Hiperkalemi: Sıklıkla bilinmesi ve atlanmaması gereken tanı EKG’deki T sivriliği, QRS uzaması, PR mesafesinde artış ve P dalga kaybolmasıdır. EKG bulgusu tespit edilen hastalarda kardiyak etkilenim düşünülerek kalsiyum glukonat intravenöz verilmelidir. Kalsiyum glukonat, potasyumun kalp üzerindeki etkisini ortadan kaldırır. Ek olarak inhale albuterol uygulaması serum potasyum değerini düşürür. Hasta yakın kardiyak monitörizasyon ile en yakın hastaneye sevk edilmelidir.
Hipotermi
Hipotermi vakalarında ilk müdahalenin temel amacı hastanın daha fazla ısı kaybının önlenmesidir. hastaları aktif yeniden ısıtma yöntemleri, eksternal ısıtma ile ısıtılmalıdır. Hastanın metabolizmasını hızlandırmak için glukoz oral veya İV verilmelidir.
Anafilaksi
Sık görülen bulguları bronkospazm, larengeal ödem, hipotansiyon, ritim bozuklukları, bulantı, kusma, ishal, göz tutulumları ve nöbetlerdir. Anafilaksi tanısı için alerjen ile maruziyet sonrası en az iki sistemin bulgu vermesi gerekmektedir. Anafilaksi tanısı alan hastalarda en kısa sürede 0,5 mg epinefrin (adrenalin) kas içi uygulanmalıdır.
Şok
Hasta sıklıkla hipotansiyon, azalmış periferik nabızlar, taşikardi, takipne, azalmış idrar çıkışı, terleme, dikkatini toparlayamama ve letarji gibi semptomlar gösterir. Sıvı resüsitasyon hastanın sistolik kan basıncını 100 mmHg üzerinde tutacak şekilde 1000 ml bolus kristaloid sıvı tedavisidir.
Sepsis
Sepsis ön tanısını akla getirmek ve erken dönemde antibiyoterapinin başlanması hayati riski ortadan kaldırmakta önemlidir. Yüksek akımlı oksijen tedavisinin yanı sıra kristaloid sıvılar ile hidrasyon sağlanmalıdır. Danışman hekim ile görüşülerek antibiyotik tedavisi başlanmalıdır.
Akut Karın
Hastaların büyük çoğunluğu ani başlayan karın ağrısı, bulantı ve kusma şikayetleri ile başvurur. Tüm inflamasyona bağlı akut karın nedenlerinde mevcut ağrının olduğu bölgeyi hafif palpasyonla muayene etmek ve bölgede hassasiyetin olduğunu görmek ayırıcı tanı için elzemdir.
Lümene sahip organların lümenlerinin herhangi bir sebeple tıkanması sonucu karın ağrısı, karında şişlik, bulantı ve kusma ve son birkaç gündür gayta ve gaz çıkaramama şikayetleri görülür. Geç dönemde karında gerginlik ve gayta benzeri fekaloid kusma şikayetleri de oluşur. Hastada olası aspirasyon riski açısından dikkatli olunmalıdır. Fizik muayenede tahta gibi sert bir karın tespit edilir. Tahta karın bulgusu perforasyon için tipiktir.

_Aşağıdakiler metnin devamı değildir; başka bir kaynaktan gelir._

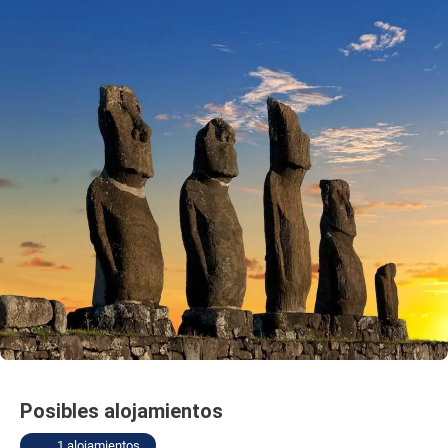
Posibles alojamientos
1 alojamientos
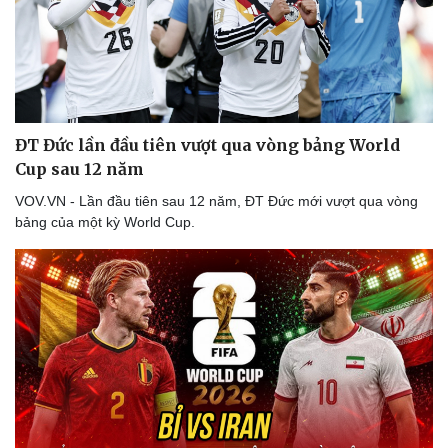
ĐT Đức lần đầu tiên vượt qua vòng bảng World
Cup sau 12 năm
VOV.VN - Lần đầu tiên sau 12 năm, ĐT Đức mới vượt qua vòng
bảng của một kỳ World Cup.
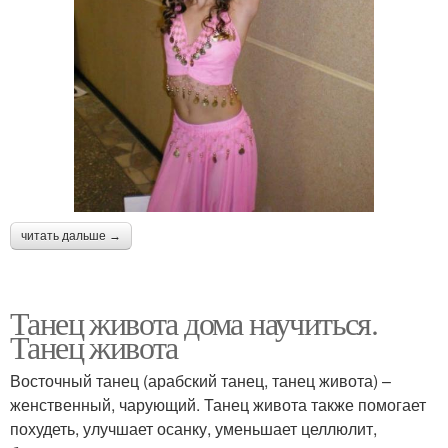
читать дальше →
Танец живота дома научиться.
Танец живота
Восточный танец (арабский танец, танец живота) –
женственный, чарующий. Танец живота также помогает
похудеть, улучшает осанку, уменьшает целлюлит,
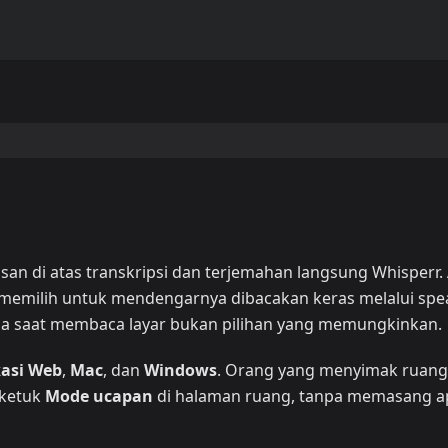
an di atas transkripsi dan terjemahan langsung Whisperr.
memilih untuk mendengarnya dibacakan keras melalui spe
a saat membaca layar bukan pilihan yang memungkinkan.
kasi Web
,
Mac
, dan
Windows
. Orang yang menyimak ruang
 ketuk
Mode ucapan
di halaman ruang, tanpa memasang a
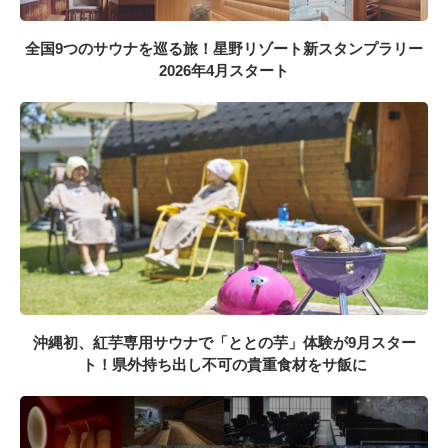
全国9つのサウナを巡る旅！星野リゾート新スタンプラリー
2026年4月スタート
沖縄初、紅芋専用サウナで「ととの芋」体験が9月スター
ト！県外持ち出し不可の貴重食材をサ飯に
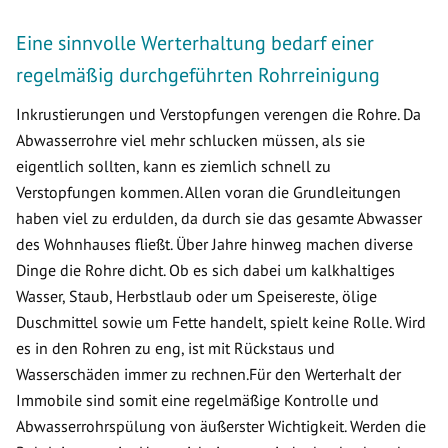
Eine sinnvolle Werterhaltung bedarf einer
regelmäßig durchgeführten Rohrreinigung
Inkrustierungen und Verstopfungen verengen die Rohre. Da
Abwasserrohre viel mehr schlucken müssen, als sie
eigentlich sollten, kann es ziemlich schnell zu
Verstopfungen kommen. Allen voran die Grundleitungen
haben viel zu erdulden, da durch sie das gesamte Abwasser
des Wohnhauses fließt. Über Jahre hinweg machen diverse
Dinge die Rohre dicht. Ob es sich dabei um kalkhaltiges
Wasser, Staub, Herbstlaub oder um Speisereste, ölige
Duschmittel sowie um Fette handelt, spielt keine Rolle. Wird
es in den Rohren zu eng, ist mit Rückstaus und
Wasserschäden immer zu rechnen.Für den Werterhalt der
Immobile sind somit eine regelmäßige Kontrolle und
Abwasserrohrspülung von äußerster Wichtigkeit. Werden die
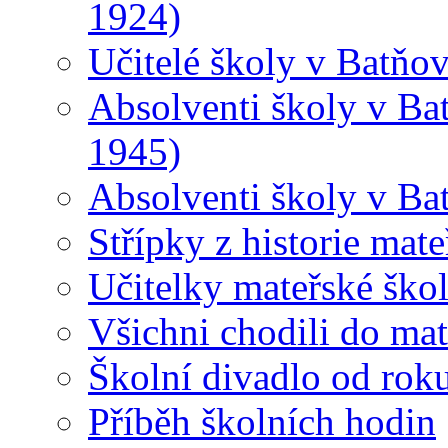
1924)
Učitelé školy v Batňo
Absolventi školy v Ba
1945)
Absolventi školy v Ba
Střípky z historie mat
Učitelky mateřské ško
Všichni chodili do ma
Školní divadlo od rok
Příběh školních hodin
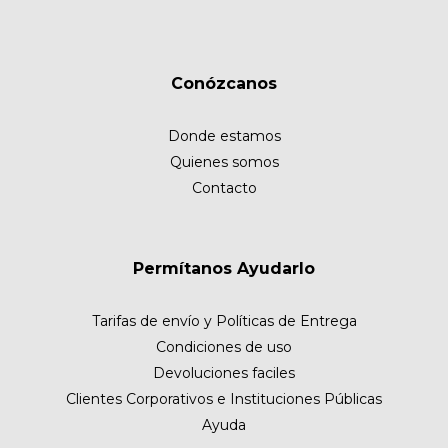
Conózcanos
Donde estamos
Quienes somos
Contacto
Permítanos Ayudarlo
Tarifas de envío y Políticas de Entrega
Condiciones de uso
Devoluciones faciles
Clientes Corporativos e Instituciones Públicas
Ayuda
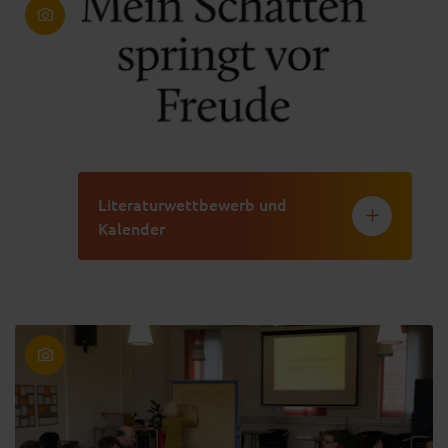
Literaturwettbewerb und
Kalender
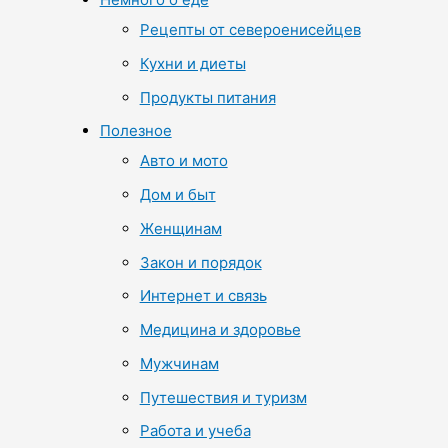
Рецепты от североенисейцев
Кухни и диеты
Продукты питания
Полезное
Авто и мото
Дом и быт
Женщинам
Закон и порядок
Интернет и связь
Медицина и здоровье
Мужчинам
Путешествия и туризм
Работа и учеба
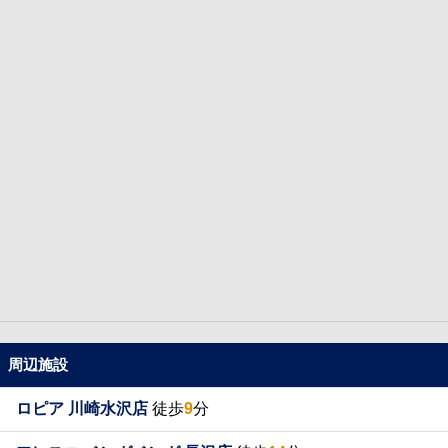
周辺施設
ロピア 川崎水沢店
徒歩
9
分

Abdominal aort anevrizması sıklıkla semptom vermez. Ancak ciddi karın, sırt ve yan ağrısı ile başvurabilirler. Fizik muayene bulguları arasında karın orta hatta ele gelen kitle, tril adı verilen kan akımının hissedilme hissi ve kitle üzerinde duyulan üfürüm sayılabilir. Olası abdominal aort anevrizması düşünülen hastalarda derin palpasyon ile karın muayenesi yapılmamalıdır.